_Exercise directions_. Look below for the line containing "МАЛОЕ И СРЕДНЕЕ"; from there through the line containing "Jeden jedinec může obh", both lines included, please set down each line exactly and nothing else.

Provided data START

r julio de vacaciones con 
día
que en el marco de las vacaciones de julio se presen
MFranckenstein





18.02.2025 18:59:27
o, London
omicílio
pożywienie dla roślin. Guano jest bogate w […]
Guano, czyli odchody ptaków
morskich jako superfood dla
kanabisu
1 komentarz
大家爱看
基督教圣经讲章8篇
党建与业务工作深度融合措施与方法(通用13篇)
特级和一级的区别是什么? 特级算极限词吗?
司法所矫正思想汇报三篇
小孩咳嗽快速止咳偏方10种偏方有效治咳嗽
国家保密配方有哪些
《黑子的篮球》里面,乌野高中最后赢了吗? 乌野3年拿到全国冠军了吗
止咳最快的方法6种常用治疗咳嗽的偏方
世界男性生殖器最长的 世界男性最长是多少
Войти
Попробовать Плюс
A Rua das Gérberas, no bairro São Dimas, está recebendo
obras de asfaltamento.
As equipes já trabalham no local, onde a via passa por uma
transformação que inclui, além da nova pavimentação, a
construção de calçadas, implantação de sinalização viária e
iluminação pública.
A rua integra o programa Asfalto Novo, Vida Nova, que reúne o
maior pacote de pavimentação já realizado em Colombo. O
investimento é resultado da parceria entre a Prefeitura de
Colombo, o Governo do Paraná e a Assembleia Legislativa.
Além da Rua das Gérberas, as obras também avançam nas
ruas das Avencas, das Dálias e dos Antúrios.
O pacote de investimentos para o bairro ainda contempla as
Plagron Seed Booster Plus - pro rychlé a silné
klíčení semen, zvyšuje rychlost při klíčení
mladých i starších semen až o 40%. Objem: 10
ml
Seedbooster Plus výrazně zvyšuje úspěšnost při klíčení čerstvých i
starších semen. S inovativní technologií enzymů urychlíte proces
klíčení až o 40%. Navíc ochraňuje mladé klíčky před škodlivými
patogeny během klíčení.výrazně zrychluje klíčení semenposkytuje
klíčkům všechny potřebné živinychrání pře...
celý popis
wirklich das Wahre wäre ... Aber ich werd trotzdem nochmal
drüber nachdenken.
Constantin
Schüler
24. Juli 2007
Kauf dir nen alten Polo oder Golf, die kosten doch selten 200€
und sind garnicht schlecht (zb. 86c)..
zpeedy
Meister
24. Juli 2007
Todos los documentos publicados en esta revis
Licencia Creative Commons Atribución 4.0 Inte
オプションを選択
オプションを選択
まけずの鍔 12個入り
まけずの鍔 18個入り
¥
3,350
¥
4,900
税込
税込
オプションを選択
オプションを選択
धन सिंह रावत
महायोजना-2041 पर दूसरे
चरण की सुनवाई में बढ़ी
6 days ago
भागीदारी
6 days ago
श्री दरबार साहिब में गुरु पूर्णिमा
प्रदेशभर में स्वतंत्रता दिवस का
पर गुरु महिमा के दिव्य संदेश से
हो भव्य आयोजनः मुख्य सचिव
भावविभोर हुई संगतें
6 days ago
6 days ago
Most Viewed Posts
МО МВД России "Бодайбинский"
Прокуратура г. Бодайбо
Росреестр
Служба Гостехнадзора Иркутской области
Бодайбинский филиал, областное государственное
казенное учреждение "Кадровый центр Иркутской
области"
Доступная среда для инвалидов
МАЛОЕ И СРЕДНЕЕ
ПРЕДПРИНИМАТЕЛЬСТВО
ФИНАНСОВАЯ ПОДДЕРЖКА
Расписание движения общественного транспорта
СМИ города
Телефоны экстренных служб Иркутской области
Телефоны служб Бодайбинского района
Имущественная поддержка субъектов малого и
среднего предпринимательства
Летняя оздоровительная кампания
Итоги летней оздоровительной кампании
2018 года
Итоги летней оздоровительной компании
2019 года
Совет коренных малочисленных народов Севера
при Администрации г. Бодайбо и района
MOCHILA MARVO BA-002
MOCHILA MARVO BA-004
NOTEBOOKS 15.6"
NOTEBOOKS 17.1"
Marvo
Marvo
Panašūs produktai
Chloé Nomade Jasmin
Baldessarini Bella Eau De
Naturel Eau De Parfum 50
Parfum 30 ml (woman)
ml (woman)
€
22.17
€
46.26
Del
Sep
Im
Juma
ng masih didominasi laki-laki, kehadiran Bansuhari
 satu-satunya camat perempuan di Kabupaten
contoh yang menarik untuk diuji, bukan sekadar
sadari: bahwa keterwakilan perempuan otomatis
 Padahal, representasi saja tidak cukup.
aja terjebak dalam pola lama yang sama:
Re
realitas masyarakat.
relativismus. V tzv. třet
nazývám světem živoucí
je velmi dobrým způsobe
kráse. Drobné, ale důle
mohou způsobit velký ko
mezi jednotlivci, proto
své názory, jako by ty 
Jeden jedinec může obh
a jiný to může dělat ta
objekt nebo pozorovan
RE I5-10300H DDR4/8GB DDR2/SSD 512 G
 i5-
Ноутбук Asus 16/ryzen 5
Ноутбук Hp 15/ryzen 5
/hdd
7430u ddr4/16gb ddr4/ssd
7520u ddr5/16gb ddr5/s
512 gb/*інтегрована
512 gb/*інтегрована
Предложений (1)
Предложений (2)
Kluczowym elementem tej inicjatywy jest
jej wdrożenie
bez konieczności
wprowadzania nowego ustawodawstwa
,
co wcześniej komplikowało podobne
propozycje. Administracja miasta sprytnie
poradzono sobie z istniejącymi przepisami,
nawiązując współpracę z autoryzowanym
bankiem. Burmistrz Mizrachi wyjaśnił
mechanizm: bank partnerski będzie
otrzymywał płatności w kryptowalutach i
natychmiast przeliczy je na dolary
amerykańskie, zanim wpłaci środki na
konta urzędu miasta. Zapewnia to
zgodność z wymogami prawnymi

Provided data END

_Answer for the task_.
МАЛОЕ И СРЕДНЕЕ
ПРЕДПРИНИМАТЕЛЬСТВО
ФИНАНСОВАЯ ПОДДЕРЖКА
Расписание движения общественного транспорта
СМИ города
Телефоны экстренных служб Иркутской области
Телефоны служб Бодайбинского района
Имущественная поддержка субъектов малого и
среднего предпринимательства
Летняя оздоровительная кампания
Итоги летней оздоровительной кампании
2018 года
Итоги летней оздоровительной компании
2019 года
Совет коренных малочисленных народов Севера
при Администрации г. Бодайбо и района
MOCHILA MARVO BA-002
MOCHILA MARVO BA-004
NOTEBOOKS 15.6"
NOTEBOOKS 17.1"
Marvo
Marvo
Panašūs produktai
Chloé Nomade Jasmin
Baldessarini Bella Eau De
Naturel Eau De Parfum 50
Parfum 30 ml (woman)
ml (woman)
€
22.17
€
46.26
Del
Sep
Im
Juma
ng masih didominasi laki-laki, kehadiran Bansuhari
 satu-satunya camat perempuan di Kabupaten
contoh yang menarik untuk diuji, bukan sekadar
sadari: bahwa keterwakilan perempuan otomatis
 Padahal, representasi saja tidak cukup.
aja terjebak dalam pola lama yang sama:
Re
realitas masyarakat.
relativismus. V tzv. třet
nazývám světem živoucí
je velmi dobrým způsobe
kráse. Drobné, ale důle
mohou způsobit velký ko
mezi jednotlivci, proto
své názory, jako by ty 
Jeden jedinec může obh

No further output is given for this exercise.